Cedric Grant announces retirement from S&WB

Says information he got shows drainage system did not work as designed

NEW ORLEANS -- Cedric Grant, the Sewerage & Water Board’s executive director who came under fire in recent days after he blamed two weekend flood events on global warming and incorrectly said all pumps were working as water across the city failed to drain, announced Tuesday he will retire this fall.

Grant’s announcement was sudden. He said he didn’t want to be “a distraction to the hard work of fixing the system” but also said information he learned in the last day indicated that some parts of the drainage system did not work as designed.

Grant said in the immediate aftermath of the storm that all pumps were working at full capacity, but S&WB officials have since said that 14 of the 121 pumps were offline for routine maintenance.

“It contradicts information that I was given to provide to the public,” Grant said in announcing his retirement. “Our staff was not forthright, which is unacceptable.”

HINTS OF FIRINGS

Grant said it was “clear to me that there are additional personnel actions that are needed to restore confidence in this organization.”

Mayor Mitch Landrieu apparently shared Grant’s sentiment about other officials at the S&WB and Department of Public Works, announcing during a press conference carried live on the 5 p.m. news that he was calling for the resignation of S&WB General Superintendent Joe Becker and Communications Director Lisa Martin, and Department of Public Works Director Col. Mark Jernigan.

The news of Grant’s retirement caught not only the public but his own employees off guard.

Landrieu’s press secretary sent a statement from Grant minutes ahead of a special City Council meeting called to grill S&WB officials about the recent floods. A S&WB source said employees only learned of Grant’s plans after local media began to report it.

While sudden, Landrieu hinted a short time earlier that staff changes could be headed to S&WB.

During an interview on WWL Radio, Landrieu said the amount of water that fell on the city would have resulted in flooding even if all the pumps were working but that the results of an “after-action” report could lead to job losses.

“We will use that information to make personnel changes if we have to, to make engineering changes if we have to, do whatever we have to do to put confidence in the system for it to work,” Landrieu said. “My commitment to the public is we will find out what the facts are.”

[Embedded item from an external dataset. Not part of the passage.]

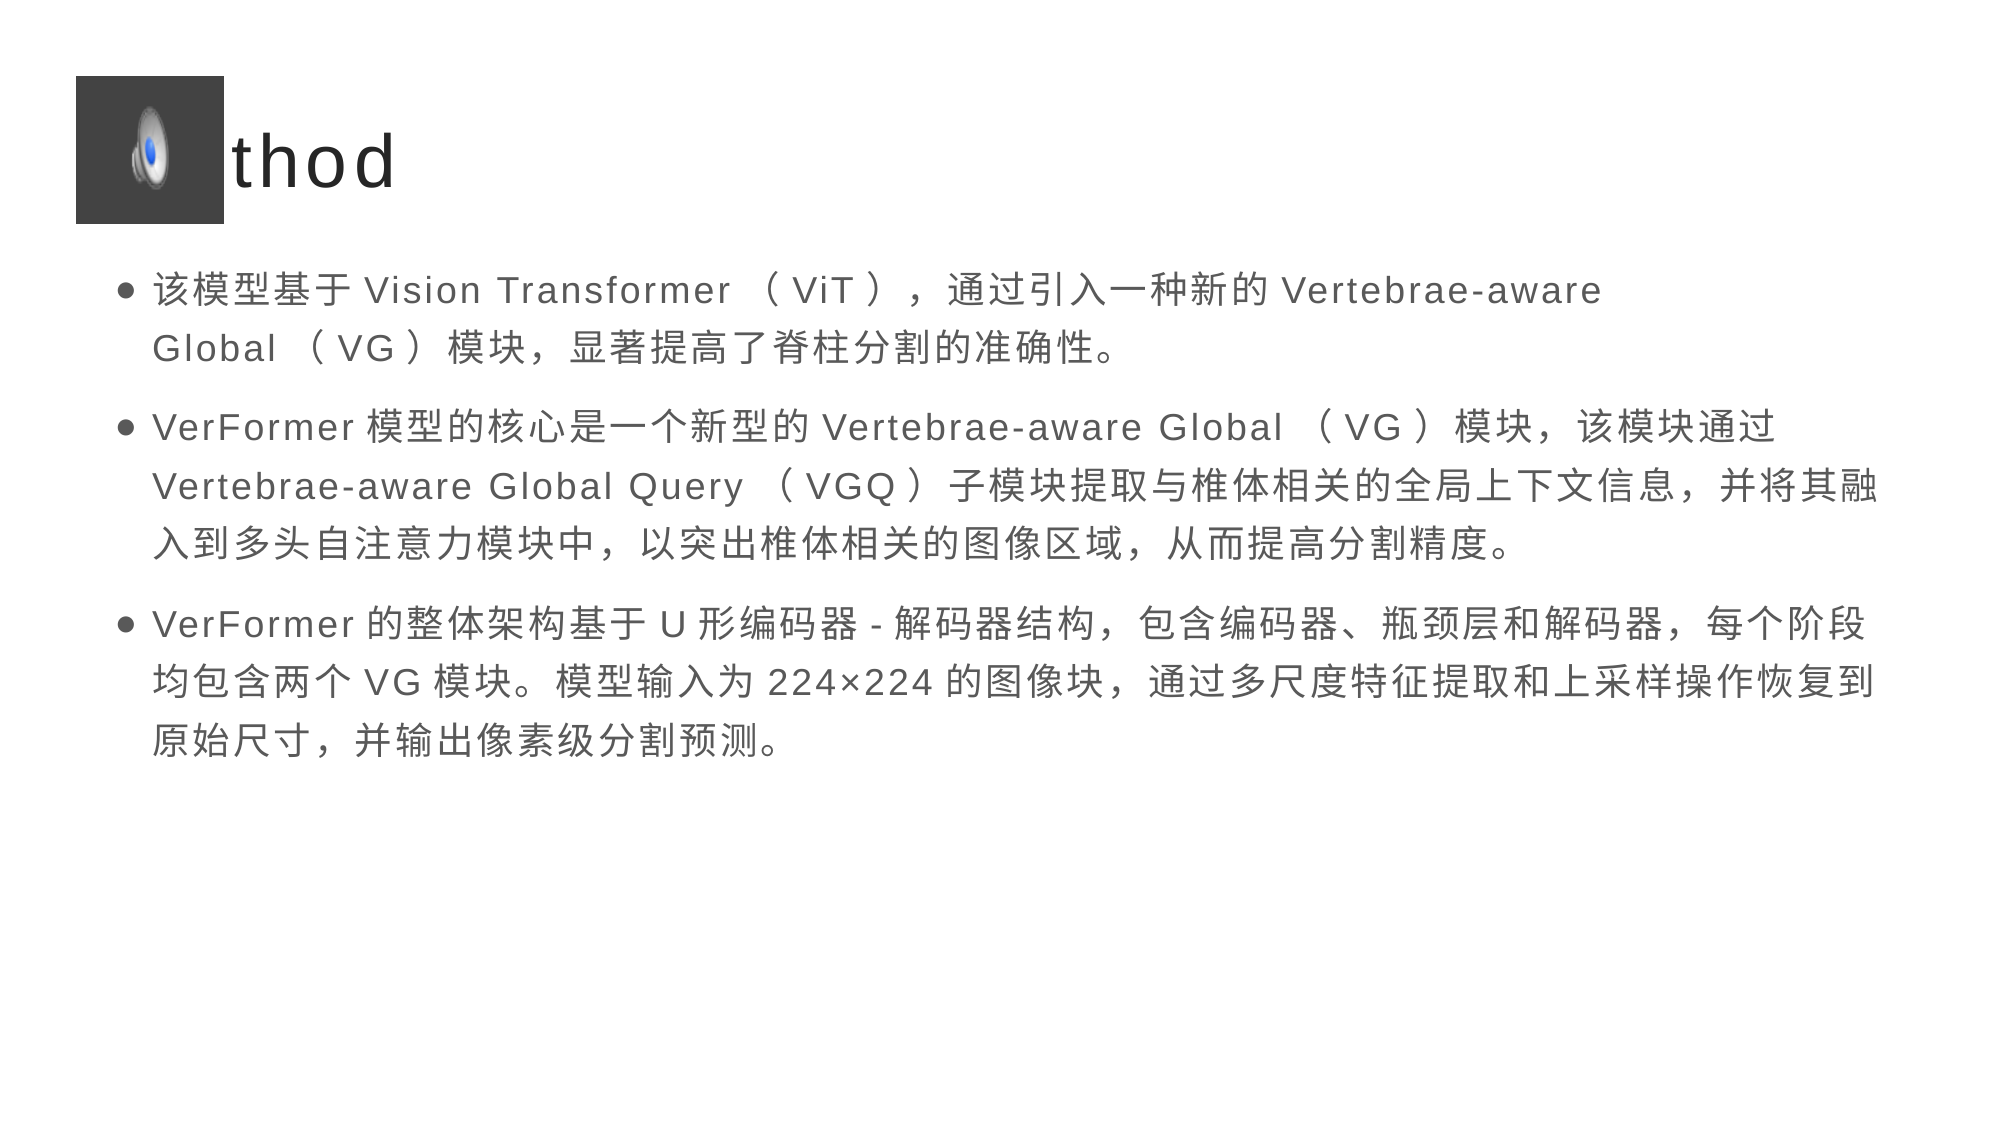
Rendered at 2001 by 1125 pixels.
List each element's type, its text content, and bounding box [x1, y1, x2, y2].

title method [226, 99, 1900, 216]
list 该模型基于Vision Transformer（ViT），通过引入一种新的Vertebrae-aware Global（VG）模块，显著提高了脊柱分割的准确性。 VerFormer模型的核心是一个新型的Vertebrae-aware Global（VG）模块，该模块通过Vertebrae-aware Global Query（VGQ）子模块提取与椎体相关的全局上下文信息，并将其融入到多头自注意力模块中，以突出椎体相关的图像区域，从而提高分割精度。 VerFormer的整体架构基于U形编码器-解码器结构，包含编码器、瓶颈层和解码器，每个阶段均包含两个VG模块。模型输入为224×224的图像块，通过多尺度特征提取和上采样操作恢复到原始尺寸，并输出像素级分割预测。 [99, 244, 1900, 1026]
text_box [74, 74, 226, 226]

It wasn’t clear if Grant knew ahead of time that Landrieu would call for the terminations of Becker and Martin.

CLIMATE CHANGE COMMENT DENOUNCED

Grant said he decided to step away from the S&WB to avoid being a “distraction.”

An irritated Grant said during a Saturday night press conference that all pumps were operating and, after being asked several times if they were operating properly, blamed the flooding on storms caused by climate change.

That statement angered many citizens who questioned the effectiveness of the pumps, as well as the City Council, which on Sunday announced it would call a special meeting to address an “inadequate response from the administration” after the flood. Landrieu on Monday denounced Grant’s climate-change comment.

But Grant in announcing his retirement stood by facts about how much the drainage system can pump.

He said the storm that began about 2 p.m. and continued for about four hours dropped 10 inches in some parts of the city.

“The volume and speed of rainfall far exceeded the capacity system used to remove stormwater,” he wrote. “Localized flooding continued until all of the stormwater was pumped out of the Sewerage and Water Board by the next morning.”

Landrieu has since ordered an after-action analysis about the flood and said another one will be done by an outside third party.

Grant admitted that some pumps were not working and for the first time said there were some power-generation issues that affected the S&WB’s ability to fight the flood. And while he said those issues were “not the primary cause of flooding,” it was “inaccurate to suggest the system was operating at its maximum capabilities.”

Grant, who has spent 40 years in government, was Landrieu’s deputy mayor of facilities, infrastructure and community development from 2010 to 2014, when the mayor moved him to S&WB.

Among his prior jobs were chief administrative officer for former Mayor Marc Morial and deputy secretary of the state Department of Transportation and Development.